Pictures aside, write out the data exactly as it reads.
Study material START
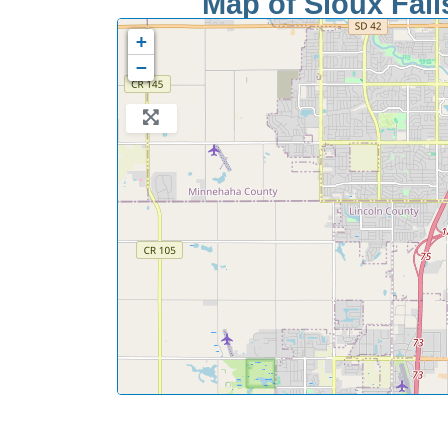
Map of Sioux Falls
+
−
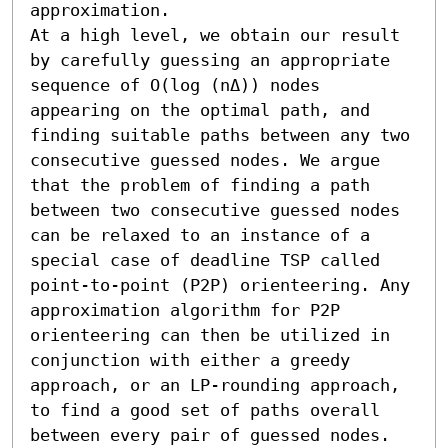
approximation. 

At a high level, we obtain our result 
by carefully guessing an appropriate 
sequence of O(log (nΔ)) nodes 
appearing on the optimal path, and 
finding suitable paths between any two 
consecutive guessed nodes. We argue 
that the problem of finding a path 
between two consecutive guessed nodes 
can be relaxed to an instance of a 
special case of deadline TSP called 
point-to-point (P2P) orienteering. Any 
approximation algorithm for P2P 
orienteering can then be utilized in 
conjunction with either a greedy 
approach, or an LP-rounding approach, 
to find a good set of paths overall 
between every pair of guessed nodes. 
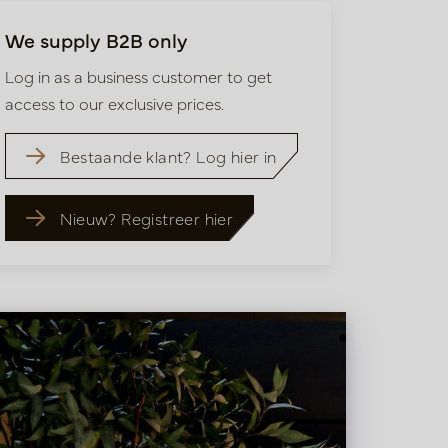
We supply B2B only
Log in as a business customer to get
access to our exclusive prices.
Bestaande klant? Log hier in
Nieuw? Registreer hier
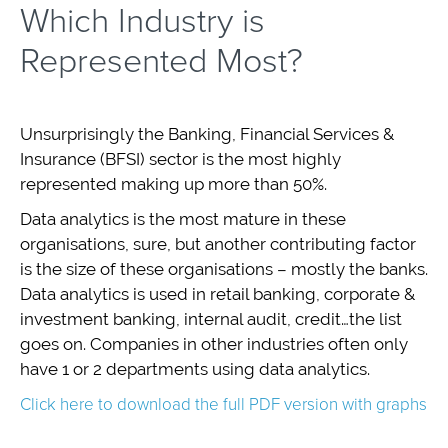
Which Industry is
Represented Most?
Unsurprisingly the Banking, Financial Services &
Insurance (BFSI) sector is the most highly
represented making up more than 50%.
Data analytics is the most mature in these
organisations, sure, but another contributing factor
is the size of these organisations – mostly the banks.
Data analytics is used in retail banking, corporate &
investment banking, internal audit, credit…the list
goes on. Companies in other industries often only
have 1 or 2 departments using data analytics.
Click here to download the full PDF version with graphs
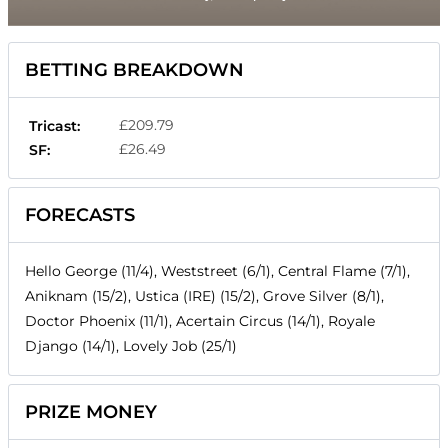
BETTING BREAKDOWN
£209.79
Tricast:
£26.49
SF:
FORECASTS
Hello George (11/4), Weststreet (6/1), Central Flame (7/1),
Aniknam (15/2), Ustica (IRE) (15/2), Grove Silver (8/1),
Doctor Phoenix (11/1), Acertain Circus (14/1), Royale
Django (14/1), Lovely Job (25/1)
PRIZE MONEY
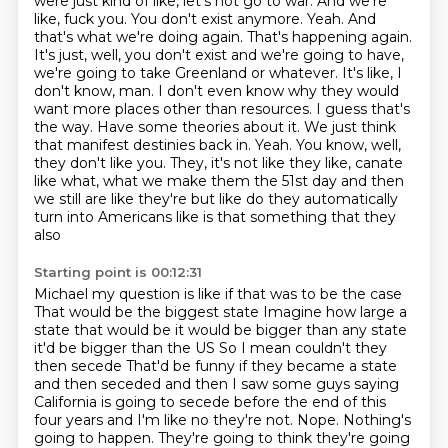
were just kind of like, let's not go to war. And we're
like, fuck you. You don't exist
anymore. Yeah. And
that's what we're doing again. That's happening again.
It's just,
well, you don't exist and we're going to have,
we're going to take Greenland or whatever.
It's like, I
don't know, man. I don't even know why they would
want more places other than resources. I guess that's
the way. Have some theories about it.
We just think
that manifest destinies back in. Yeah. You know, well,
they don't like you.
They, it's not like they like, canate
like what, what we make them the 51st day and then
we still are like they're but like do they automatically
turn
into Americans like is that something that they
also
Starting point is 00:12:31
Michael my question is like if that was to be the case
That would be the biggest state
Imagine how large a
state that would be it would be bigger than any state
it'd be bigger than the US
So I mean couldn't they
then secede That'd be funny if they became a state
and then seceded
and then I saw some guys saying
California is going to secede before the end of this
four years and I'm like no they're not. Nope. Nothing's
going to happen. They're going to
think they're going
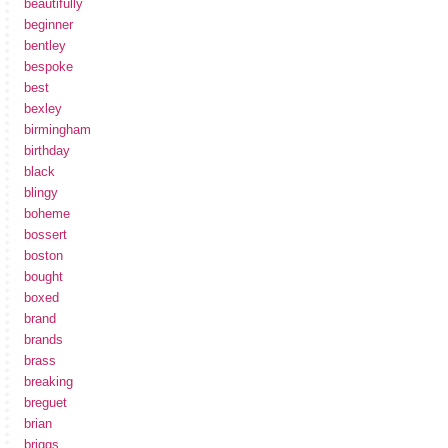
beautifully
beginner
bentley
bespoke
best
bexley
birmingham
birthday
black
blingy
boheme
bossert
boston
bought
boxed
brand
brands
brass
breaking
breguet
brian
briggs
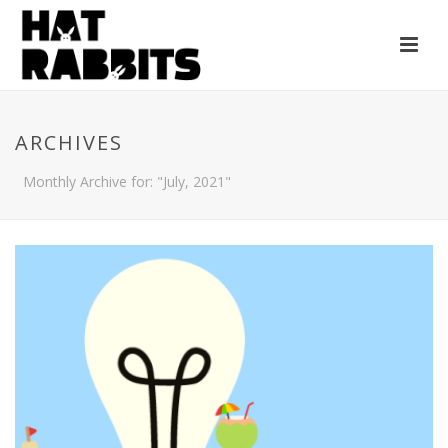
ARCHIVES
Monthly Archive for: "July, 2021"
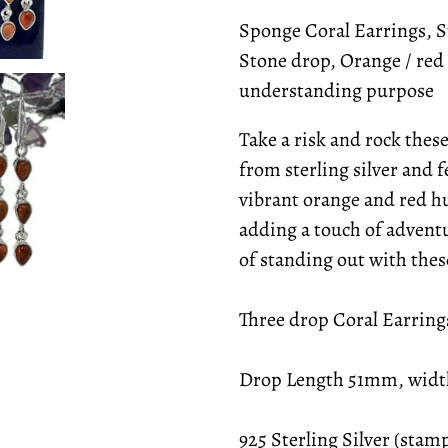
Sponge Coral Earrings, St
Stone drop, Orange / red 
understanding purpose
Take a risk and rock thes
from sterling silver and 
vibrant orange and red hu
adding a touch of adventu
of standing out with the
Three drop Coral Earring
Drop Length 51mm, wid
925 Sterling Silver (sta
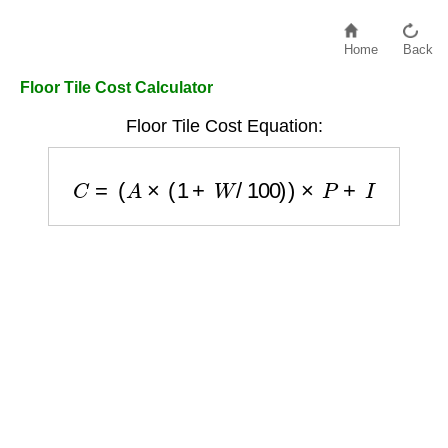
Home
Back
Floor Tile Cost Calculator
Floor Tile Cost Equation:
C
=
(
A
×
(
1
+
W
/
100
)
)
×
P
+
I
Study material END
→ **Answer to this exercise**
Map of Sioux Falls
+
−
approximation. 

At a high level, we obtain our result 
by carefully guessing an appropriate 
sequence of O(log (nΔ)) nodes 
appearing on the optimal path, and 
finding suitable paths between any two 
consecutive guessed nodes. We argue 
that the problem of finding a path 
between two consecutive guessed nodes 
can be relaxed to an instance of a 
special case of deadline TSP called 
point-to-point (P2P) orienteering. Any 
approximation algorithm for P2P 
orienteering can then be utilized in 
conjunction with either a greedy 
approach, or an LP-rounding approach, 
to find a good set of paths overall 
between every pair of guessed nodes. 
We supply B2B only
Log in as a business customer to get
access to our exclusive prices.
Bestaande klant? Log hier in
Nieuw? Registreer hier
Which Industry is
Represented Most?
Unsurprisingly the Banking, Financial Services &
Insurance (BFSI) sector is the most highly
represented making up more than 50%.
Data analytics is the most mature in these
organisations, sure, but another contributing factor
is the size of these organisations – mostly the banks.
Data analytics is used in retail banking, corporate &
investment banking, internal audit, credit…the list
goes on. Companies in other industries often only
have 1 or 2 departments using data analytics.
Click here to download the full PDF version with graphs
BETTING BREAKDOWN
£209.79
Tricast:
£26.49
SF:
FORECASTS
Hello George (11/4), Weststreet (6/1), Central Flame (7/1),
Aniknam (15/2), Ustica (IRE) (15/2), Grove Silver (8/1),
Doctor Phoenix (11/1), Acertain Circus (14/1), Royale
Django (14/1), Lovely Job (25/1)
PRIZE MONEY
were just kind of like, let's not go to war. And we're
like, fuck you. You don't exist
anymore. Yeah. And
that's what we're doing again. That's happening again.
It's just,
well, you don't exist and we're going to have,
we're going to take Greenland or whatever.
It's like, I
don't know, man. I don't even know why they would
want more places other than resources. I guess that's
the way. Have some theories about it.
We just think
that manifest destinies back in. Yeah. You know, well,
they don't like you.
They, it's not like they like, canate
like what, what we make them the 51st day and then
we still are like they're but like do they automatically
turn
into Americans like is that something that they
also
Starting point is 00:12:31
Michael my question is like if that was to be the case
That would be the biggest state
Imagine how large a
state that would be it would be bigger than any state
it'd be bigger than the US
So I mean couldn't they
then secede That'd be funny if they became a state
and then seceded
and then I saw some guys saying
California is going to secede before the end of this
four years and I'm like no they're not. Nope. Nothing's
going to happen. They're going to
think they're going
beautifully
beginner
bentley
bespoke
best
bexley
birmingham
birthday
black
blingy
boheme
bossert
boston
bought
boxed
brand
brands
brass
breaking
breguet
brian
briggs
ARCHIVES
Monthly Archive for: "July, 2021"
Sponge Coral Earrings, St
Stone drop, Orange / red 
understanding purpose
Take a risk and rock thes
from sterling silver and 
vibrant orange and red hu
adding a touch of adventu
of standing out with the
Three drop Coral Earring
Drop Length 51mm, wid
925 Sterling Silver (sta
Home
Back
Floor Tile Cost Calculator
Floor Tile Cost Equation:
C
=
(
A
×
(
1
+
W
/
100
)
)
×
P
+
I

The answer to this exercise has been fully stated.